Взнявшись на вершину венца на тракторной дороге, я остановил лошадей. Знакомая, так волновавшая нас всегда картина обширных красноярских просянищ целиком открылась нашим глазам. Длинные темные гривы островов, стальная, широкая, величаво-текучая лента Иртыша, серебристые языки песчаных гольцов со скопищами на них птицы. Паривший в небе над гольцами орел, сложив крылья, наискось рассекая воздух, ринулся вниз на кружившуюся стаю уток.

Я тронул лошадей. Кони с места пошли крупной – дорожной рысью. Стальные тарелки на осях плавно покачивающейся рессорной долгуши мелодично зазвенели.

Иртыш, острова, гольцы, просянища заметно уходили из глаз. «Прощайте, прощайте, увижу ли я вас еще!..» – мысленно повторил я.

Но странно, уже не жалость расставания с любимыми местами, а ощущение пережитых счастливых минут, связанных с отказом и моим и моих товарищей от истребительных ночных охот, каким-то новым внутренним теплом вновь согрели мое сердце. Я давно уже сознавал, что незримо, потаенно, но неотвратимо в природе идет процесс не возрождения, а омертвения, оскудения ее. И что не только нельзя быть равнодушным к происходящему, а необходимо бороться за ее сохранение, как за самого себя, потому что человек и природа нерасторжимы. Делу ее охраны стоит отдать всю свою жизнь. И она – многострадальная наша матушка-природа, как родная мать, отплатит тебе за все здоровьем, бодростью духа до седин.

ЗА ДРОФАМИ
(Второе отъезжее поле)

– Только первые утреннички с инейком – всеабсолюдно точный сигнал для сборов на дудаков.
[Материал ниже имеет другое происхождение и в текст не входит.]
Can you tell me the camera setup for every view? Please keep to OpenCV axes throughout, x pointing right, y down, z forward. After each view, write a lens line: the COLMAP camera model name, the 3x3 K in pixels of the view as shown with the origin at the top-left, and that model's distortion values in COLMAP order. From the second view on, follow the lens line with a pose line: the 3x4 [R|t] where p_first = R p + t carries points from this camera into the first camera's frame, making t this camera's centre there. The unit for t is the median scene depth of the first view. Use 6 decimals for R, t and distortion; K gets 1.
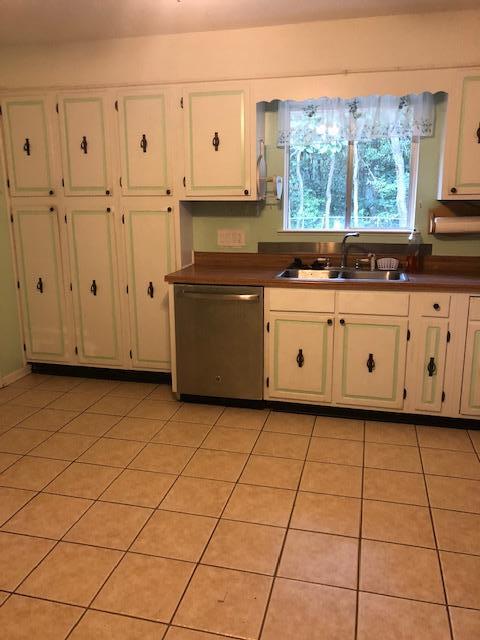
lens RADIAL K [[527.5, 0, 237.0], [0, 527.5, 314.7], [0, 0, 1]] dist [0.024303, -0.014968]
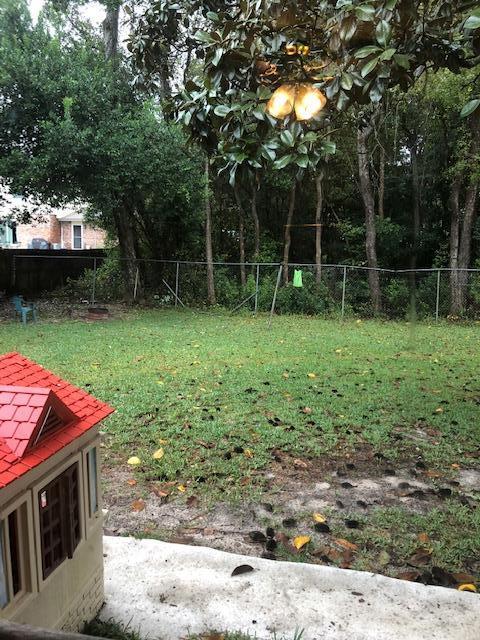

При нетерпежке езживали мы в степя и раньше, но не в редкость конфузные обсечки получались. И дудаки были, и убивали, а погода супротивничала: днями жара, ночами – воспаренье. В азарте забирались верст за сотню – с возвратом не успешишь. А она, пичужка-матушка, какую ни подвалишь, без малого пуд нежнейшего мяса – киснет…

Раз проквасили, два проквасили, покойничек Василий Кузьмич, уж на что заркай на эту дичь был, – сорвал с головы картузишко, хлопнул об землю и заклялся: «Чтоб я, охотник, да занапрасно такую редкую птицу губил! Да разрази меня громом-молоньей стрелять по ней не по времени!..»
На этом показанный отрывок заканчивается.